__Item da tarefa 1__
Reproduza o trecho do texto apresentado de "ALICIA KOZAMEH, ANDREE" a "sociologia, Livia Mattos.", renomeando "Apneia" como "Fôlego".
__Item da tarefa 2__
Liste os autores cujas frases o texto apresentado transcreve logo após dois-pontos.
___ Texto apresentado ___
ALICIA KOZAMEH, ANDREE CHEDID, PRUDHOMME, HEYSE & O BICHO DO VAU

 


Ao som dos álbuns Vinha da Ida (2017) e Apneia (2022), da instrumentista, cantautora, circense e bacharel em sociologia, Livia Mattos.

 

TRÍPTICO DQP: Das lâminas e labaredas de Érebo... - O poeta sentiu a lâmina do tempo no corte profundo: a cicatriz guardava o sangue perdido e o fez singrar qual Odisseu pela névoa funesta de pesadas nuvens. Sabia desde Homero: A noite é terrível sobre os mortais infelizes. Não era o seu caso e nem se intimidou: enfrentou as labaredas de Érebo que emergia do caos e do esquecimento, saído das profundezas do Aqueronte com o coro das moiras e horas, fugindo do cárcere no Tártaro. Visível o seu ressentimento pela emboscada urdida por Nix, havia se libertado sozinho e era a primeira vez depois da Titanomaquia. Com ele as trevas da primeva escuridão nos ventos das belas tranças de Circe. Era então o vulcão da Ilha de Ross prestes a explodir sua erupção na Antártida, se agigantando como a cratera de Marte a mostrar o rio da morte e a fronteira entre dois mundos. Trouxe mulheres e homens despidos de seus legados, regurgitando a memória e lamuriando o luto dos vivos. Falsamente gentil ofereceu a imortalidade dos deuses por ser o universo, senhor dos cosmos e dos buracos negros. Não havia como escapar, todos haviam de passar por ele, como afirmara Hesíodo e os ditos das órficas e rapsódicas. Viu-se então Sully Prudhomme: Na minha alma trava-se um combate sem vencedor entre a fé sem prova e a razão sem encanto... Mais dissera Paul Heyse: Se a cabeça e o coração se contradizem, o coração acabaria por dizer: a pobre cabeça cede sempre, porque é a mais prudente... Um descuido do deus e subiu ao Monte como se recitasse o Poema em Linha Reta de Pessoa. E no topo cerziu seus poemas com a queimadura: transformava a dor em grandiosa mudança. Era como se salvasse aos primeiros raios da manhã. Sabia-se ainda vivo e voou nos versos de itinerância: até que tudo se esvaia na navalha do tempo...
___ Registros exibidos ___
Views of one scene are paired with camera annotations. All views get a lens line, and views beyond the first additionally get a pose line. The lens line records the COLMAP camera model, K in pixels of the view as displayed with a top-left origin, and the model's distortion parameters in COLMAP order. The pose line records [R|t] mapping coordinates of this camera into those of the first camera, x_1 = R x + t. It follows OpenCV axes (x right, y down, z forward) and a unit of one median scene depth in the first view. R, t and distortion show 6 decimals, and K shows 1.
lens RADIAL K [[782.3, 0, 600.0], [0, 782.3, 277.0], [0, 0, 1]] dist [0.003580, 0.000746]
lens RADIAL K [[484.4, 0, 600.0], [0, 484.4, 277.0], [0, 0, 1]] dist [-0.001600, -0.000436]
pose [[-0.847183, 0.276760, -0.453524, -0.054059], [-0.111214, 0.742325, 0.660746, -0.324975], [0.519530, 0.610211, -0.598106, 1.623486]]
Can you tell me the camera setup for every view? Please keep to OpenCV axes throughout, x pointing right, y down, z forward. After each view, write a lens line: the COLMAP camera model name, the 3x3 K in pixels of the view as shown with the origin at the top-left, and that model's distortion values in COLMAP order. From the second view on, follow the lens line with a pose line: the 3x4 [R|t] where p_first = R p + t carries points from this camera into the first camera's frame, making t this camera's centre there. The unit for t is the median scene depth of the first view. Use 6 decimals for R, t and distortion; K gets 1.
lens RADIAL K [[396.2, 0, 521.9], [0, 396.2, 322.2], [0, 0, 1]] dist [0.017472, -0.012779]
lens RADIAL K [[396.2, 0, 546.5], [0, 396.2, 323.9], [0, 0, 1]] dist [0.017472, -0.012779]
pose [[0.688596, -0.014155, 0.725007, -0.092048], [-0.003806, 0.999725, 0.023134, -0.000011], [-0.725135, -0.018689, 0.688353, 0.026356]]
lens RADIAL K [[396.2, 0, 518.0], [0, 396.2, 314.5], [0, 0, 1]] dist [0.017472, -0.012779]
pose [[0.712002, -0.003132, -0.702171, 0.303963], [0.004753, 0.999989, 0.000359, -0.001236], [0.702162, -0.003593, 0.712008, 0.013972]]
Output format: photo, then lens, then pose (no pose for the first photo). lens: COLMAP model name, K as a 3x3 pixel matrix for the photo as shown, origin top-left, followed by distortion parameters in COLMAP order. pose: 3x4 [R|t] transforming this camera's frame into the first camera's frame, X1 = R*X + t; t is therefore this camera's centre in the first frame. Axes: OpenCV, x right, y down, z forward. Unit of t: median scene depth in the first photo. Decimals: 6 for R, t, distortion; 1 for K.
___
__Campo de resposta 1__
ALICIA KOZAMEH, ANDREE CHEDID, PRUDHOMME, HEYSE & O BICHO DO VAU

 


Ao som dos álbuns Vinha da Ida (2017) e Fôlego (2022), da instrumentista, cantautora, circense e bacharel em sociologia, Livia Mattos.

__Campo de resposta 2__
Homero; Sully Prudhomme; Paul Heyse